Since the hive table sits on top of the phoenix table I had expected hive to directly hand over the query to phoenix for execution and not running a map-reduce job. Also according to the hive query plan, the equals condition in th e where clause is not used as filter for HBase.
We have set TEZ as execution engine and enabled CBO.

Is there a way to speed up the Hive query using basically data_table(lookup_table(rowKey)) instead of runnning a map-reduce job?

Maybe indexing is another option, but would queries from hive actually use a Phoenix index?

Maybe an index in Hive would be another option.

1 REPLY 1
Highlighted

Re: Slow SQL Access using Lookup Table through Hive and Phoenix

I don't believe Hive's CBO is ever consulted for StorageHandlers (aside from maybe trivial data size computations). Similarly, I don't believe Hive supports indexes on (external) tables from a StorageHandler. Phoenix should be pushing down the predicate in your inner-query (as you can see in the Phoenix explain plan above)

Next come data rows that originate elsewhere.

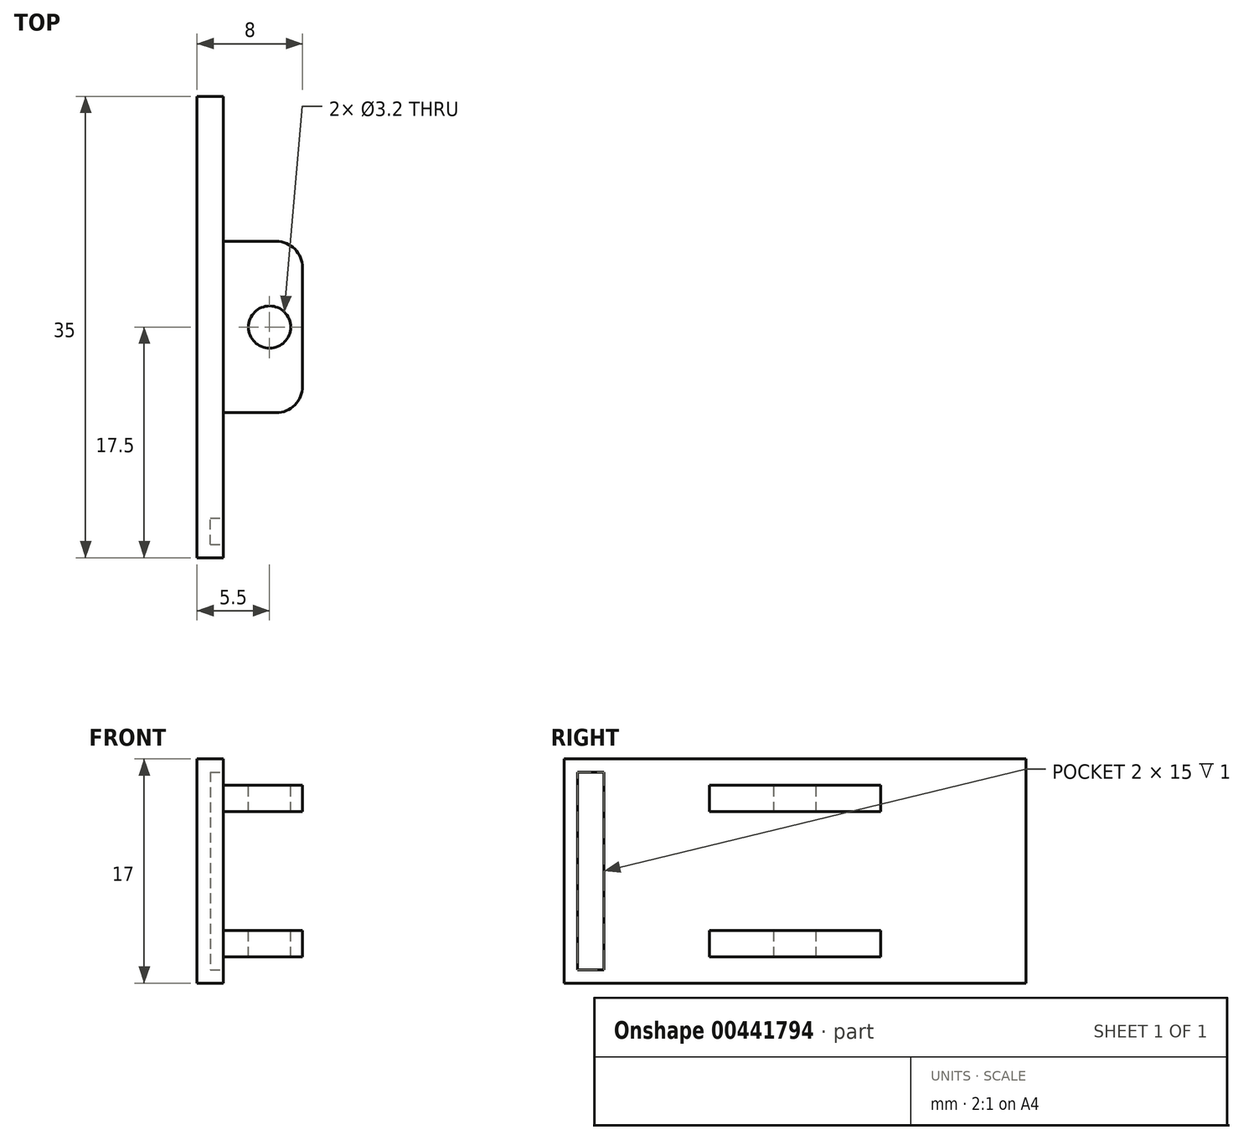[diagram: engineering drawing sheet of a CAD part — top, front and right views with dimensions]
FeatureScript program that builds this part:
annotation { "Feature Type Name" : "Feature", "Feature Type Description" : "" }
export const myFeature = defineFeature(function(context is Context, id is Id, definition is map)
    precondition{}
    {
        {
            var Q0;
            Q0=qCreatedBy(makeId("Right.planeOp"),FACE);
            var sketch = newSketch(context, id + "F0", { "sketchPlane" : qUnion([Q0])});
            skLineSegment(sketch, "E0.bottom", {"start": v(17.5, -8.5) * mm, "end": v(-17.5, -8.5) * mm});
            skLineSegment(sketch, "E0.top", {"start": v(17.5, 8.5) * mm, "end": v(-17.5, 8.5) * mm});
            skLineSegment(sketch, "E0.left", {"start": v(17.5, -8.5) * mm, "end": v(17.5, 8.5) * mm});
            skLineSegment(sketch, "E0.right", {"start": v(-17.5, -8.5) * mm, "end": v(-17.5, 8.5) * mm});
            skPoint(sketch, "E0.middle", {"position": v(0, 0) * mm});
            skSolve(sketch);
        }
        {
            var Q0;
            Q0=qSketchRegion(id+"F0",true);
            extrude(context, id + "F1", {"entities" : qUnion([Q0]), "depth" : 2 * mm});
        }
        {
            var Q0;
            Q0=makeQuery(id+"F1.opExtrude","CAP_FACE",FACE,{"disambiguationData":[OSD([sQuery(id+"F0.wireOp",EDGE,"E0.bottom"),sQuery(id+"F0.wireOp",EDGE,"E0.top"),sQuery(id+"F0.wireOp",EDGE,"E0.left"),sQuery(id+"F0.wireOp",EDGE,"E0.right")])],"isStart":false});
            var sketch = newSketch(context, id + "F2", { "sketchPlane" : qUnion([Q0])});
            skLineSegment(sketch, "E1.bottom", {"start": v(-16.5, 7.5) * mm, "end": v(-14.5, 7.5) * mm});
            skLineSegment(sketch, "E1.top", {"start": v(-16.5, -7.5) * mm, "end": v(-14.5, -7.5) * mm});
            skLineSegment(sketch, "E1.left", {"start": v(-16.5, 7.5) * mm, "end": v(-16.5, -7.5) * mm});
            skLineSegment(sketch, "E1.right", {"start": v(-14.5, 7.5) * mm, "end": v(-14.5, -7.5) * mm});
            skLineSegment(sketch, "E2.bottom", {"start": v(-17.5, 6.5) * mm, "end": v(15.5, 6.5) * mm});
            skLineSegment(sketch, "E2.top", {"start": v(-17.5, -6.5) * mm, "end": v(15.5, -6.5) * mm});
            skLineSegment(sketch, "E2.left", {"start": v(-17.5, 6.5) * mm, "end": v(-17.5, -6.5) * mm});
            skLineSegment(sketch, "E2.right", {"start": v(15.5, 6.5) * mm, "end": v(15.5, -6.5) * mm});
            skSolve(sketch);
        }
        {
            var Q0;
            {var subQ0=sQuery(id+"F2.wireOp",EDGE,"E2.bottom");var subQ1=sQuery(id+"F2.wireOp",EDGE,"E1.left");var subQ2=makeQuery(id+"F2.imprint","INTERSECT",VERTEX,{"derivedFrom":[subQ1,subQ0]});Q0=makeQuery(id+"F2.imprint","IMPRINT",FACE,{"disambiguationData":[TD([[makeQuery(id+"F2.imprint","IMPRINT",EDGE,{"disambiguationData":[TD([[subQ2,-1.0]])],"derivedFrom":subQ1}),1.0]])]});}
            var Q1;
            {var subQ0=sQuery(id+"F2.wireOp",EDGE,"E1.bottom");Q1=makeQuery(id+"F2.imprint","IMPRINT",FACE,{"disambiguationData":[TD([[makeQuery(id+"F2.imprint","IMPRINT",EDGE,{"derivedFrom":subQ0}),-1.0]])]});}
            var Q2;
            {var subQ0=sQuery(id+"F2.wireOp",EDGE,"E1.top");Q2=makeQuery(id+"F2.imprint","IMPRINT",FACE,{"disambiguationData":[TD([[makeQuery(id+"F2.imprint","IMPRINT",EDGE,{"derivedFrom":subQ0}),1.0]])]});}
            extrude(context, id + "F3", {"entities" : qUnion([Q0, Q1, Q2]), "operationType" : NewBodyOperationType.REMOVE, "oppositeDirection" : true, "depth" : 1 * mm});
        }
        {
            var Q0;
            Q0=makeQuery(id+"F1.opExtrude","CAP_FACE",FACE,{"disambiguationData":[OSD([sQuery(id+"F0.wireOp",EDGE,"E0.bottom"),sQuery(id+"F0.wireOp",EDGE,"E0.top"),sQuery(id+"F0.wireOp",EDGE,"E0.left"),sQuery(id+"F0.wireOp",EDGE,"E0.right")])],"isStart":false});
            var sketch = newSketch(context, id + "F4", { "sketchPlane" : qUnion([Q0])});
            skLineSegment(sketch, "E3.bottom", {"start": v(-6.5, 6.5) * mm, "end": v(6.5, 6.5) * mm});
            skLineSegment(sketch, "E3.top", {"start": v(-6.5, 4.5) * mm, "end": v(6.5, 4.5) * mm});
            skLineSegment(sketch, "E3.left", {"start": v(-6.5, 6.5) * mm, "end": v(-6.5, 4.5) * mm});
            skLineSegment(sketch, "E3.right", {"start": v(6.5, 6.5) * mm, "end": v(6.5, 4.5) * mm});
            skLineSegment(sketch, "E4.MirrorCS", {"start": v(-6.5, -4.5) * mm, "end": v(6.5, -4.5) * mm});
            skLineSegment(sketch, "E5.MirrorCS", {"start": v(-6.5, -6.5) * mm, "end": v(6.5, -6.5) * mm});
            skLineSegment(sketch, "E6.MirrorCS", {"start": v(-6.5, -6.5) * mm, "end": v(-6.5, -4.5) * mm});
            skLineSegment(sketch, "E7.MirrorCS", {"start": v(6.5, -6.5) * mm, "end": v(6.5, -4.5) * mm});
            skSolve(sketch);
        }
        {
            var Q0;
            Q0=makeQuery(id+"F4.imprint","IMPRINT",FACE,{"disambiguationData":[TD([[makeQuery(id+"F4.imprint","IMPRINT",EDGE,{"derivedFrom":sQuery(id+"F4.wireOp",EDGE,"E3.bottom")}),-1.0]])]});
            var Q1;
            Q1=makeQuery(id+"F4.imprint","IMPRINT",FACE,{"disambiguationData":[TD([[makeQuery(id+"F4.imprint","IMPRINT",EDGE,{"derivedFrom":sQuery(id+"F4.wireOp",EDGE,"E4.MirrorCS")}),-1.0]])]});
            extrude(context, id + "F5", {"entities" : qUnion([Q0, Q1]), "operationType" : NewBodyOperationType.ADD, "depth" : 6 * mm});
        }
        {
            var Q0;
            Q0=makeQuery(id+"F5.opExtrude","SWEPT_FACE",FACE,{"disambiguationData":[OSD([sQuery(id+"F4.wireOp",EDGE,"E3.bottom")])]});
            var sketch = newSketch(context, id + "F6", { "sketchPlane" : qUnion([Q0])});
            skPoint(sketch, "E8", {"position": v(5.5, 0) * mm});
            skSolve(sketch);
        }
        {
            var Q0;
            Q0=sQuery(id+"F6.wireOp",VERTEX,"E8");
            var Q1;
            Q1=makeQuery(id+"F1.opExtrude","SWEPT_BODY",BODY,{"disambiguationData":[OSD([sQuery(id+"F0.wireOp",EDGE,"E0.bottom"),sQuery(id+"F0.wireOp",EDGE,"E0.top"),sQuery(id+"F0.wireOp",EDGE,"E0.left"),sQuery(id+"F0.wireOp",EDGE,"E0.right")])]});
            hole(context, id + "F7", {"style" : HoleStyle.SIMPLE, "endStyle" : HoleEndStyle.THROUGH, "holeDiameter" : 3.2 * mm, "isTappedThrough" : true, "tappedDepth" : 12 * mm, "tapClearance" : 3, "startFromSketch" : true, "locations" : qUnion([Q0]), "scope" : qUnion([Q1])});
        }
        {
            var Q0;
            Q0=makeQuery(id+"F5.opExtrude","CAP_EDGE",EDGE,{"disambiguationData":[OSD([sQuery(id+"F4.wireOp",EDGE,"E3.right")])],"isStart":true});
            var Q1;
            Q1=makeQuery(id+"F5.opExtrude","CAP_EDGE",EDGE,{"disambiguationData":[OSD([sQuery(id+"F4.wireOp",EDGE,"E3.right")])],"isStart":false});
            var Q2;
            Q2=makeQuery(id+"F5.opExtrude","CAP_EDGE",EDGE,{"disambiguationData":[OSD([sQuery(id+"F4.wireOp",EDGE,"E7.MirrorCS")])],"isStart":false});
            var Q3;
            Q3=makeQuery(id+"F5.opExtrude","CAP_EDGE",EDGE,{"disambiguationData":[OSD([sQuery(id+"F4.wireOp",EDGE,"E7.MirrorCS")])],"isStart":true});
            var Q4;
            Q4=makeQuery(id+"F5.opExtrude","CAP_EDGE",EDGE,{"disambiguationData":[OSD([sQuery(id+"F4.wireOp",EDGE,"E6.MirrorCS")])],"isStart":true});
            var Q5;
            Q5=makeQuery(id+"F5.opExtrude","CAP_EDGE",EDGE,{"disambiguationData":[OSD([sQuery(id+"F4.wireOp",EDGE,"E6.MirrorCS")])],"isStart":false});
            var Q6;
            Q6=makeQuery(id+"F5.opExtrude","CAP_EDGE",EDGE,{"disambiguationData":[OSD([sQuery(id+"F4.wireOp",EDGE,"E3.left")])],"isStart":true});
            var Q7;
            Q7=makeQuery(id+"F5.opExtrude","CAP_EDGE",EDGE,{"disambiguationData":[OSD([sQuery(id+"F4.wireOp",EDGE,"E3.left")])],"isStart":false});
            fillet(context, id + "F8", {"entities" : qUnion([Q0, Q1, Q2, Q3, Q4, Q5, Q6, Q7]), "radius" : 2 * mm, "tangentPropagation" : true, "allowEdgeOverflow" : false});
        }
    });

If you create a Phoenix Index, I believe the PhoenixStorageHandler will pick it up (assuming that the query considers that index table to satisfy the Phoenix query that Hive generates).

I like giving the suggestion that the PhoenixStorageHandler is a "bulldozer" (big, slow moving, but can push large amounts of data). It can help run some queries, but Phoenix "natively" is nearly always going to perform better than the Hive integration will.